At first I was hesitant to go join a recovery program. I didn’t want to rearrange my schedule—how could I fit that into my already busy New York life? Once again my spiritual director told me that if I didn’t properly work the program, I would just end up a “dry drunk,” no longer drinking but still trapped in addictive dysfunction. What I found in the program, when I finally let go of my ego, were people of all types—men and women, young and old, Catholics, Muslims, agnostics, every race and size, rich and poor, stay-at-home mothers, Wall Street bankers, homeless men. There was a place for everyone.
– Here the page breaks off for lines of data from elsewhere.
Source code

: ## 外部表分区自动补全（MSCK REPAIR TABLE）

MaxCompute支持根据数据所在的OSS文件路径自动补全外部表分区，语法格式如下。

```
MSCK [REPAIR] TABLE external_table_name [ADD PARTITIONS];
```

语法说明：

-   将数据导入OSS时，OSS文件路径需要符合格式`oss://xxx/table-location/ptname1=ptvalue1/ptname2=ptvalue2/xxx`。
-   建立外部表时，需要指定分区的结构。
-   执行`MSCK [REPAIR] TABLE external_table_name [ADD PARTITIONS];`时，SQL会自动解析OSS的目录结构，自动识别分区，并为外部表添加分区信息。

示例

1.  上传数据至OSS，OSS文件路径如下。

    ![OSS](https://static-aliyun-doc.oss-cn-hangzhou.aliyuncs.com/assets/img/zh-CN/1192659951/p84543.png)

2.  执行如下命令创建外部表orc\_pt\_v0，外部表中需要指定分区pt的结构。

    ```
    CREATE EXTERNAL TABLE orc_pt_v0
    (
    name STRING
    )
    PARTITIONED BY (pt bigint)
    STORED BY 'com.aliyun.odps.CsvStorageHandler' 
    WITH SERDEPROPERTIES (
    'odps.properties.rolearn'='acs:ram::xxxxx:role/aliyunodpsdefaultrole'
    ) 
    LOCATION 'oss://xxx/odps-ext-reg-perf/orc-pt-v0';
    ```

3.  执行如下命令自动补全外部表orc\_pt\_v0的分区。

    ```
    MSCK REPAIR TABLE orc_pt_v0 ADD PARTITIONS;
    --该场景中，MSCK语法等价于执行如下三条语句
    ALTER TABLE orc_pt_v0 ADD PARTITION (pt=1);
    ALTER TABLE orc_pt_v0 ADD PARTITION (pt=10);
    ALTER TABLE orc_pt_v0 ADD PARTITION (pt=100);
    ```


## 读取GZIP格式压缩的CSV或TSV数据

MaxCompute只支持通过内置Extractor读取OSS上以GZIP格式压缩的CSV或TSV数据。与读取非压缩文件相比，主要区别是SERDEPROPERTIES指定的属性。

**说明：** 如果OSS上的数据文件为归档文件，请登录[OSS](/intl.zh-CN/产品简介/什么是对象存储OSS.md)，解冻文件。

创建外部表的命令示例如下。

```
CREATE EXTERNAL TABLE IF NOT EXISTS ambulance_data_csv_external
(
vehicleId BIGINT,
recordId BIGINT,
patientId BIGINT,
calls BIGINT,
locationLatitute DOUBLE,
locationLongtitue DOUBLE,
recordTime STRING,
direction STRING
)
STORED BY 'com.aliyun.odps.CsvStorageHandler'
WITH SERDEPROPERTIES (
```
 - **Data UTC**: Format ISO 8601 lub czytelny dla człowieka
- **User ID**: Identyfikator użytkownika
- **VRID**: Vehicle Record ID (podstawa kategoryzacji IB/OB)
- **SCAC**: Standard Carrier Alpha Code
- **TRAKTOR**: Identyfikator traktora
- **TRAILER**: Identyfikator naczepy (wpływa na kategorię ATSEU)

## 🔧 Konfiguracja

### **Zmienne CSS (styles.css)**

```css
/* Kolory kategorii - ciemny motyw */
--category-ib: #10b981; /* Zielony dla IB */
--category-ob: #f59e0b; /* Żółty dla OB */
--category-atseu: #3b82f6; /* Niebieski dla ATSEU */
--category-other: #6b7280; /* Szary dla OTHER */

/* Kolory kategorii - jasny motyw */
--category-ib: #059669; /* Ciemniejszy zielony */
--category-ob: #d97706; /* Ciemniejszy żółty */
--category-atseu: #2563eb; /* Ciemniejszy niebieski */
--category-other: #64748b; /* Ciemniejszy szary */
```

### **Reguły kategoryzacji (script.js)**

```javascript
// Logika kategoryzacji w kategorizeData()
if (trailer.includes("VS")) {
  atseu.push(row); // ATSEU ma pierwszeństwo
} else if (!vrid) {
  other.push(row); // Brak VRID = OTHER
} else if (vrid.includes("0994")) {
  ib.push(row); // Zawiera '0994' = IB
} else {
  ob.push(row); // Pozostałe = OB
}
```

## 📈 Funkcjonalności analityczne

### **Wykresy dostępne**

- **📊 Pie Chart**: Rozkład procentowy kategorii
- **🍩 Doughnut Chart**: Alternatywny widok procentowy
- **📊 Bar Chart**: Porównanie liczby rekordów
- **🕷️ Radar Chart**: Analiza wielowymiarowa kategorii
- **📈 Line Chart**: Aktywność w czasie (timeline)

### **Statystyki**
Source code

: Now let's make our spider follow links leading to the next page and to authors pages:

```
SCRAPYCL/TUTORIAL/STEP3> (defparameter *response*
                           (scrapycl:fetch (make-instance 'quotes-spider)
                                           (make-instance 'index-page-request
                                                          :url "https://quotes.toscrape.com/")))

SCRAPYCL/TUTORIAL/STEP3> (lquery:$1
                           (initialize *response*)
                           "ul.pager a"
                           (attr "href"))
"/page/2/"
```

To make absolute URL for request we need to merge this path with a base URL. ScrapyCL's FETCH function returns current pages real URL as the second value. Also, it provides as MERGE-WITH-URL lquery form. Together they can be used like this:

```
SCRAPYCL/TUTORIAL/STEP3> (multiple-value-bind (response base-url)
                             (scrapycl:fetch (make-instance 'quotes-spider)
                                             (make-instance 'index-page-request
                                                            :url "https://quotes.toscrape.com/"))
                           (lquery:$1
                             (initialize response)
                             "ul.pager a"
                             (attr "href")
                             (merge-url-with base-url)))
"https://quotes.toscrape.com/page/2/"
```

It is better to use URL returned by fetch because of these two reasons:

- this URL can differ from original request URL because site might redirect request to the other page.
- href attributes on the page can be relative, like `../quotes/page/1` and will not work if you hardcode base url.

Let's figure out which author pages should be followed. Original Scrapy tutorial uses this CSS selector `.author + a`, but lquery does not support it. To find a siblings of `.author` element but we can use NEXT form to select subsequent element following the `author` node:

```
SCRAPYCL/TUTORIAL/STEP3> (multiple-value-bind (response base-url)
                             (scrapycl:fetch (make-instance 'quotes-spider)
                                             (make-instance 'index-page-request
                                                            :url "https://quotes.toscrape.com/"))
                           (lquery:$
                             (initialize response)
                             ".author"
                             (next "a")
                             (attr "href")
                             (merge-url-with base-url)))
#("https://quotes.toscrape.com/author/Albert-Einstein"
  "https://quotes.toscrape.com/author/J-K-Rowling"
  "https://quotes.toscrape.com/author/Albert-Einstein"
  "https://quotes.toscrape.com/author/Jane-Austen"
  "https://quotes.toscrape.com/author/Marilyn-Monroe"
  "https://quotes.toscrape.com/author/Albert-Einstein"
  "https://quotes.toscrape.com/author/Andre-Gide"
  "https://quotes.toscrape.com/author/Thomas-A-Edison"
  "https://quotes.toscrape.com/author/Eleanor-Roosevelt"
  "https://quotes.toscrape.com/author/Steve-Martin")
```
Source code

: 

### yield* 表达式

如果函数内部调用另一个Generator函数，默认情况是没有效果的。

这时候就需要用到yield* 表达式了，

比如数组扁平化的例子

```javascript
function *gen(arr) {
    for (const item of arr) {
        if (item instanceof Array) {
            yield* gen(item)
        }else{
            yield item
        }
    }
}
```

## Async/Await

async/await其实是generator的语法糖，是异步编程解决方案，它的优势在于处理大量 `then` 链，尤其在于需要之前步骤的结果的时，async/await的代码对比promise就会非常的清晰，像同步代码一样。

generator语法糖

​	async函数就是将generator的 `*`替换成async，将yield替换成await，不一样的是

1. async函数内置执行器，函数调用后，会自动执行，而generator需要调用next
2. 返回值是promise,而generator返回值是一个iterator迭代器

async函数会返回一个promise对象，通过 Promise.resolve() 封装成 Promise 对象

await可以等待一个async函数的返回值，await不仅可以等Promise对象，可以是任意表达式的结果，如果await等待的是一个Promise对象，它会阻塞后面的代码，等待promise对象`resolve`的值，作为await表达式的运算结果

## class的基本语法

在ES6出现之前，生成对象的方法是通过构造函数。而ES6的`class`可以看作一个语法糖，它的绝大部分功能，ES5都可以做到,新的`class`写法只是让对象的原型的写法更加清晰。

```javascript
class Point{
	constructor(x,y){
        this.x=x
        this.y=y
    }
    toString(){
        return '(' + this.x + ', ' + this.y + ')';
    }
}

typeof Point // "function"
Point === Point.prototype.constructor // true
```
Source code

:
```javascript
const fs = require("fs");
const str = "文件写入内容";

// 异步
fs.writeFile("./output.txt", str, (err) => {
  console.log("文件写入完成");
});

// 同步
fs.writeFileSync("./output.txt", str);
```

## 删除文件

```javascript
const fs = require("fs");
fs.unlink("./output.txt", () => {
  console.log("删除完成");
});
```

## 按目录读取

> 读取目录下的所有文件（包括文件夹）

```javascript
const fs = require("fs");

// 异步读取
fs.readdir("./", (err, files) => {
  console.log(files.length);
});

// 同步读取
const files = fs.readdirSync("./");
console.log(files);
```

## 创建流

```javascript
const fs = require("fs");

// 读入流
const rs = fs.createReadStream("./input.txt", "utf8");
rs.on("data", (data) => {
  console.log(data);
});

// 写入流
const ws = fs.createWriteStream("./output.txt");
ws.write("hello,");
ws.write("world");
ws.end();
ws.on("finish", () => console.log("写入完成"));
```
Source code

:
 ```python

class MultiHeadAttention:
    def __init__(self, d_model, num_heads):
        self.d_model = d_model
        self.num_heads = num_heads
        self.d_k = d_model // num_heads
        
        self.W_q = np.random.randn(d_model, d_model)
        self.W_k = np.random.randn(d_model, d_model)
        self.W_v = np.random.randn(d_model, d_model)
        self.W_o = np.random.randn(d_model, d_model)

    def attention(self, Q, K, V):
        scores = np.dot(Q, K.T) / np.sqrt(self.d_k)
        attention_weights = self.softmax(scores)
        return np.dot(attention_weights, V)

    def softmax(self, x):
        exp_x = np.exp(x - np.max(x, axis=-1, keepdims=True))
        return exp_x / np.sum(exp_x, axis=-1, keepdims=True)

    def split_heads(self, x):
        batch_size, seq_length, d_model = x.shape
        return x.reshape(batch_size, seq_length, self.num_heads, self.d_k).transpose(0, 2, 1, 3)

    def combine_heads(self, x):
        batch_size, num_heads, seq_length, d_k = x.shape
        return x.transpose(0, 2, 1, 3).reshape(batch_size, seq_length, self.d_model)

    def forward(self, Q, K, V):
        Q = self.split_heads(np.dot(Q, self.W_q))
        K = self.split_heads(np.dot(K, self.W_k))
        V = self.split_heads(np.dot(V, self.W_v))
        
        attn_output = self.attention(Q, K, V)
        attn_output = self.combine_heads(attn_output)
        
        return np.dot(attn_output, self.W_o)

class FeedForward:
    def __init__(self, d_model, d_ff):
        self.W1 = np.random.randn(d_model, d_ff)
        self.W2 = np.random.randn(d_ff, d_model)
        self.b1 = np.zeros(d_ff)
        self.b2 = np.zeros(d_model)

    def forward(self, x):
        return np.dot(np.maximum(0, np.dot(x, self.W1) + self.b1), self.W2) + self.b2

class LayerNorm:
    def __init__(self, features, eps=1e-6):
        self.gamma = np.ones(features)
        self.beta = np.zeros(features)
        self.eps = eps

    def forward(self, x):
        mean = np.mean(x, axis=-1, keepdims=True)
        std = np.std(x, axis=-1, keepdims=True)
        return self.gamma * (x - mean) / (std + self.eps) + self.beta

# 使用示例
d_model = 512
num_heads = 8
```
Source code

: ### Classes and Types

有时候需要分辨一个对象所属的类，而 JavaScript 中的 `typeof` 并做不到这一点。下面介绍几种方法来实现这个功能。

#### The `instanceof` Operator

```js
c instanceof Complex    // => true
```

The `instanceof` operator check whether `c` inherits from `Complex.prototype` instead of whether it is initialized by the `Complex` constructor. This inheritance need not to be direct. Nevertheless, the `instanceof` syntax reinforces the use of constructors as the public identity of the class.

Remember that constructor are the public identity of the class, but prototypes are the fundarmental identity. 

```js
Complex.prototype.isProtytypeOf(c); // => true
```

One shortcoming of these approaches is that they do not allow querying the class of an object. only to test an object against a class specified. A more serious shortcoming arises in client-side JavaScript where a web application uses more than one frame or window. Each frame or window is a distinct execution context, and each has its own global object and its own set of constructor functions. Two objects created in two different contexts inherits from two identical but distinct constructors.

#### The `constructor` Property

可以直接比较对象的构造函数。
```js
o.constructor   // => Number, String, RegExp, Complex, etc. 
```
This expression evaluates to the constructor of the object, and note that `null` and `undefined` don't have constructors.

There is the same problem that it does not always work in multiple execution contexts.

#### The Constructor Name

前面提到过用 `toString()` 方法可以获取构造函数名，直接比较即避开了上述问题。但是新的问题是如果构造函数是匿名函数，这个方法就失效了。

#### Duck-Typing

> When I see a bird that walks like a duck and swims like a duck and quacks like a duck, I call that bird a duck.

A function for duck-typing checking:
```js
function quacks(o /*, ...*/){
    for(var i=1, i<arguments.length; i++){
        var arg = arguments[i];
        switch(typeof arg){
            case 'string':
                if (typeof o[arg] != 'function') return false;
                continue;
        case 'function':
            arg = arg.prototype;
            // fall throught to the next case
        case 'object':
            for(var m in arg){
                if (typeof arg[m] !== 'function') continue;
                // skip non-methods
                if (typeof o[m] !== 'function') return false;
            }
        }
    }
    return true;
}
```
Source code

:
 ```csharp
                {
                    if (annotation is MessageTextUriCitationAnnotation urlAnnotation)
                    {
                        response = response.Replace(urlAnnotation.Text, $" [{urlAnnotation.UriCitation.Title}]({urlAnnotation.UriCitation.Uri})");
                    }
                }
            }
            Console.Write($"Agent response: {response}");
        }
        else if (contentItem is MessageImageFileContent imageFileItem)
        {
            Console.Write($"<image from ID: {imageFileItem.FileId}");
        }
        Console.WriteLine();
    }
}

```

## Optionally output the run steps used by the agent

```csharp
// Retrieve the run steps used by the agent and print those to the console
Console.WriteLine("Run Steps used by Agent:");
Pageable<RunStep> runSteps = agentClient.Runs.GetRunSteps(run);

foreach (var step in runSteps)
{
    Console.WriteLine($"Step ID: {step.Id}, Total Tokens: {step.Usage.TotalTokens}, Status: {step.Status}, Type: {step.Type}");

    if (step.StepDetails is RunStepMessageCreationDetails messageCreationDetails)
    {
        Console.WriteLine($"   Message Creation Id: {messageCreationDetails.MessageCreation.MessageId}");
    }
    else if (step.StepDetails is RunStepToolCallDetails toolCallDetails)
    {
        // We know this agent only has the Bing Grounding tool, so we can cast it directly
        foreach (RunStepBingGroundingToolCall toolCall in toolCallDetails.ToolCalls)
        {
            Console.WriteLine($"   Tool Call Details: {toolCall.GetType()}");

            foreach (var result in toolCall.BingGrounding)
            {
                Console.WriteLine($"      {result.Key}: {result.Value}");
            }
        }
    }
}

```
It even had a place for me—the woman who never felt like she fit in anywhere.
I am still figuring it out. But now I am a person in recovery, and that has changed everything. I have found a circle of amazing people who support me. Alcohol is no longer the medicine for my fear or anxieties. I have learned how to practice contrary action—to do the opposite that seems natural to me, such as putting out my hand to meet someone new when I would rather sit alone. I have learned how to have deep friendships with other women without judgment or jealousy. I have learned to rely on a deep interior and spiritual life and to reflect at the end of my day and make changes accordingly. I have learned how to go on a date without alcohol and how to reach out for help when I need it.
Last year, I continued my recovery journey with yet another bold step. I left my safe job in New York and moved to Los Angeles to start my own design company. Being sober and working the Twelve Steps has taught me to choose what is good for me instead of taking what comes along—whether a man or a job. I would have never been able to start my own business if I hadn’t started recovery first. This week, as I sat at my desk in my new art studio, my heart filled with gratitude for the ways that I am provided for when I show up and do the work in my sobriety.
I recently visited New York on a work trip and saw my closest friend there. “You’ve changed,” she said. “You are so calm and joyful.” I owe that to my recovery and my fellows who also show up and teach me so much about life. Being sober doesn’t mean that everything in life is perfect; I still experience the ups and the downs, the heartbreaks and the celebrations. But it means that I am able to be in the present and to embrace the emotions that come. In sobriety, I grow through the wonder and the struggle each day. My recovery has taught me an easier, softer way.